Not all moves abroad are quite so lucrative, though.

Samuel Shashoua is a Tottenham youth product. Here he is representing England Under-17s.

“Good turn from Shashoua…still causing problems for Bianchi there. Shashoua into the box…down he goes! Penalty England.” 

England – The FA YouTube

He’s now 22. And he’s playing in Spain’s second division – for Tenerife. 

In the past, his hopes of a senior England call-up would have been all-but over with a move to Spain’s lower leagues. Out of sight, out of mind. 

Yet modern technology means that Coaches can watch videos from pretty much any league in the world from their laptop. 

And so Samuel Shashoua is enjoying life in Tenerife, and still hoping there’s a chance he might one day feature for his country.

“Shashoua, Shashoua, gol! Gol gol gol gol gol gol gol gol gol gol. De Shashoua el Inglés….”

La Liga TV

But when you’ve been part of the Tottenham youth academy, it means you’re already ahead of thousands of young footballers who dream of making it that far. 

Moving from a Premier League club, albeit as a reserve, to the Spanish second division seems like a very big drop. 

So what’s the benefit of making that move abroad?

“When you’re abroad you have so much time to yourself…you kind of learn about yourself. You learn what’s good for you, what’s not good for you and yeah…you become your own person rather than being like a sheep…”

Sky Sports

Samuel says that without a “herd” of friends to follow, he’s been allowed to think, learn and improve. 

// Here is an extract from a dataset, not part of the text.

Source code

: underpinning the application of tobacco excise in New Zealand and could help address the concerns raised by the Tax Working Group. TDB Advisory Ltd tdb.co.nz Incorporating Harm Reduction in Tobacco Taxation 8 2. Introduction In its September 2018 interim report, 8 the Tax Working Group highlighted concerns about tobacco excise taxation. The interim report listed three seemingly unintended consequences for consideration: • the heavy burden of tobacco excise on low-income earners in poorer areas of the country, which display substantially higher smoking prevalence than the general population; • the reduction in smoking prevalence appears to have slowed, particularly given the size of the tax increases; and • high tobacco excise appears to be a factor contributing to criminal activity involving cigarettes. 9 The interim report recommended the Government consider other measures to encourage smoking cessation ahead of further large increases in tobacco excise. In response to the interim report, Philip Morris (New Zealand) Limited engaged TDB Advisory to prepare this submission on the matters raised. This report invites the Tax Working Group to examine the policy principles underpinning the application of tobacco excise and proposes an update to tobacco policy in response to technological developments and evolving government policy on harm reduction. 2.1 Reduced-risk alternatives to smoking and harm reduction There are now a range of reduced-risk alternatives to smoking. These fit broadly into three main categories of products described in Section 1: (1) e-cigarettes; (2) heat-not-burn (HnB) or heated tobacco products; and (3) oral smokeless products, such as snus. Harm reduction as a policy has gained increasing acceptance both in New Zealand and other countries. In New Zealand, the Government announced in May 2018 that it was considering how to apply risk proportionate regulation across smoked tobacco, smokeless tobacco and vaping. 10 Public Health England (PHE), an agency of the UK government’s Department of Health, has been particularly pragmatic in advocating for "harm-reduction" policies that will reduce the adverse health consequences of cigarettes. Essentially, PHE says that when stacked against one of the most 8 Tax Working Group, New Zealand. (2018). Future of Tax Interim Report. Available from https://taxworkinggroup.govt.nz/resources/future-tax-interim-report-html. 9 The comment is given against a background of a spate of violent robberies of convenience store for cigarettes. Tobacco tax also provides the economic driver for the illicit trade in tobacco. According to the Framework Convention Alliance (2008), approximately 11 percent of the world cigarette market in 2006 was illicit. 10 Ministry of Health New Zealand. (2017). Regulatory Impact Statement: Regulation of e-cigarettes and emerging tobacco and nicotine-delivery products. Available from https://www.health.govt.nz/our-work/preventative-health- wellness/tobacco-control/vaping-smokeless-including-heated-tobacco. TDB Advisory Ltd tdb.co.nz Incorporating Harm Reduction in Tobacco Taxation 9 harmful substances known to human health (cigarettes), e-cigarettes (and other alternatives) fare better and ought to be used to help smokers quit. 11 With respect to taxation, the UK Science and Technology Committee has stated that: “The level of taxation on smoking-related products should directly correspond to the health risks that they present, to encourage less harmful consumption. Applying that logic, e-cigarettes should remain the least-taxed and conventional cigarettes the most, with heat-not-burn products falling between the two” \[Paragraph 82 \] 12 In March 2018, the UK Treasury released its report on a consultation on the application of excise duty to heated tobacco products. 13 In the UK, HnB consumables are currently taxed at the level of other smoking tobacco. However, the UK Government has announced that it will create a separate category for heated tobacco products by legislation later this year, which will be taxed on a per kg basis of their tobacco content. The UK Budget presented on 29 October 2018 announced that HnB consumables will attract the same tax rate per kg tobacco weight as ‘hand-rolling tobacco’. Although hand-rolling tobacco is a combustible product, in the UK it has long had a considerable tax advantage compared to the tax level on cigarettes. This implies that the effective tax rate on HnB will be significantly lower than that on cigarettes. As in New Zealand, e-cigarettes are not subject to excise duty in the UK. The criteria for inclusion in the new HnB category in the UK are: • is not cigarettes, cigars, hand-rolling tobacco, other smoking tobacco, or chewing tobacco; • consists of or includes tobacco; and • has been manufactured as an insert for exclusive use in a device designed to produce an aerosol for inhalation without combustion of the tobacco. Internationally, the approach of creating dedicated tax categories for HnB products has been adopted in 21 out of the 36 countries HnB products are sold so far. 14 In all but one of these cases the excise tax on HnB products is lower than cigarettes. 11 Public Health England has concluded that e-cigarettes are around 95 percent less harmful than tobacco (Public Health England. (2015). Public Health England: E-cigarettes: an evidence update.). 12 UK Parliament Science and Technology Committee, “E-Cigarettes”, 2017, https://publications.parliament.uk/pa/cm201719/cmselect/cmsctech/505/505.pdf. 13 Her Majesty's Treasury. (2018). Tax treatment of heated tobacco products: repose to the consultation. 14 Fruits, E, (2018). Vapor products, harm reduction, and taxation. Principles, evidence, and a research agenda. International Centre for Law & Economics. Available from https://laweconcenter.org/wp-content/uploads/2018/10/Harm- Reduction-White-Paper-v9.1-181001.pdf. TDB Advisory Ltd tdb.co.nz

And even though he sees former England teammates like Mason Mount thriving in the Premier League, he says he’s learned not to make comparisons. To follow his own path. 

And he wants that path to take him back to a higher level. Taking a big drop down doesn’t have to equal a lack of ambition.

“Playing in La Liga…Premier Liga top division…that’s my first ambition probably. And then hopefully getting to a World Cup. That would be pretty special…playing in a World Cup.”

Sky Sports

A lot has changed in 50 years. 

From Jimmy Greaves’ homesickness to a player moving to Tenerife with the hope of one day playing in a World Cup. 

Are Samuel Shashoua’s ambitions realistic? Maybe not. 

But by separating from the flock, he’s at least given himself a fighting chance.